■ WHAT NEEDS TO BE DONE ■
Every line below is to be set down again exactly; any image stays out.

■ INFORMATION SHOWN ■

⟨

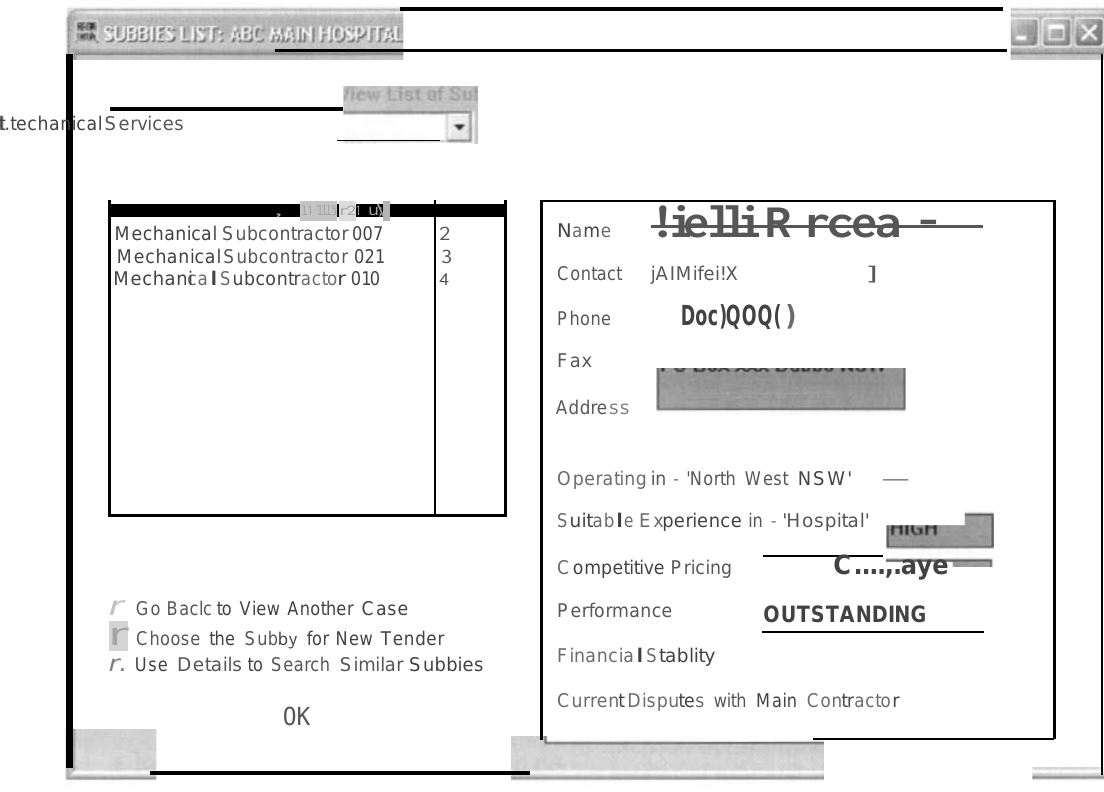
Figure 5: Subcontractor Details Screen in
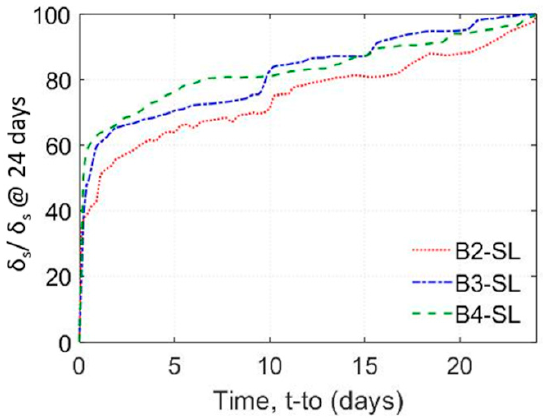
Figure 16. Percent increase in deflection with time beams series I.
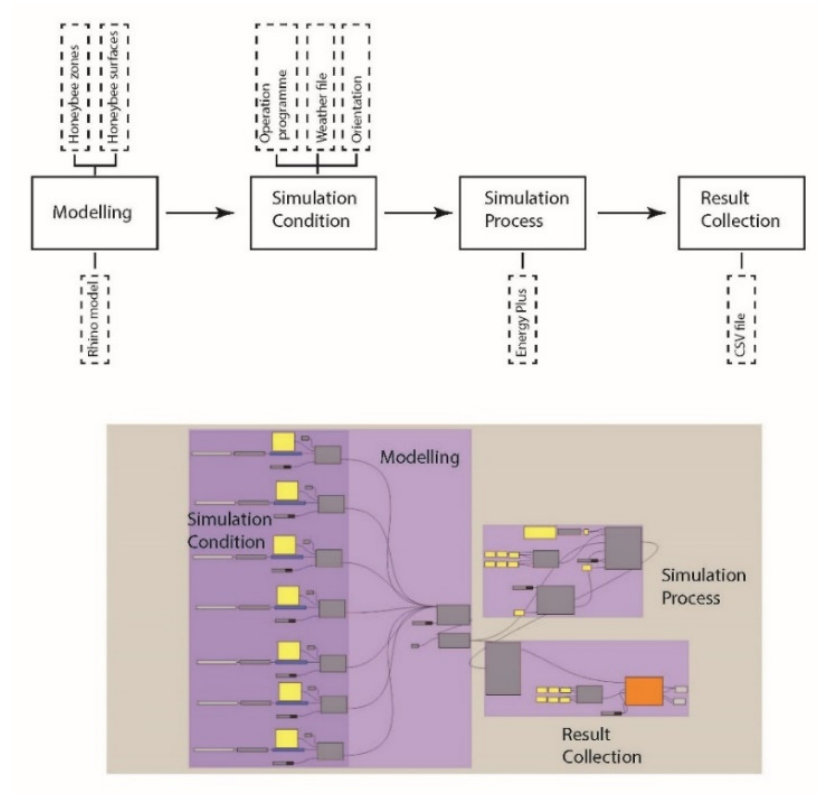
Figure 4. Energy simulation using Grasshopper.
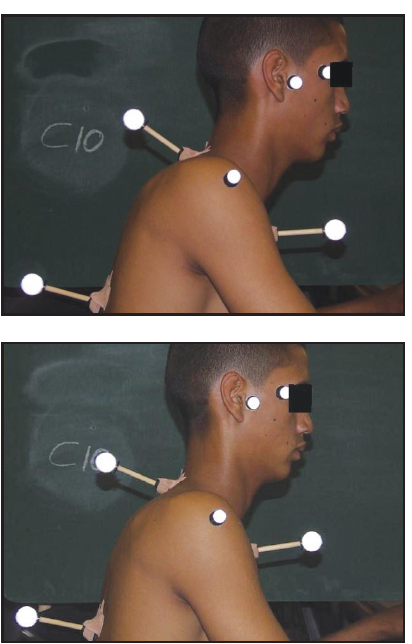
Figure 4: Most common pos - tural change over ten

⟩

■ TASK SOLUTION ■
Figure 5: Subcontractor Details Screen in
Figure 16. Percent increase in deflection with time beams series I.
Figure 4. Energy simulation using Grasshopper.
Figure 4: Most common pos - tural change over ten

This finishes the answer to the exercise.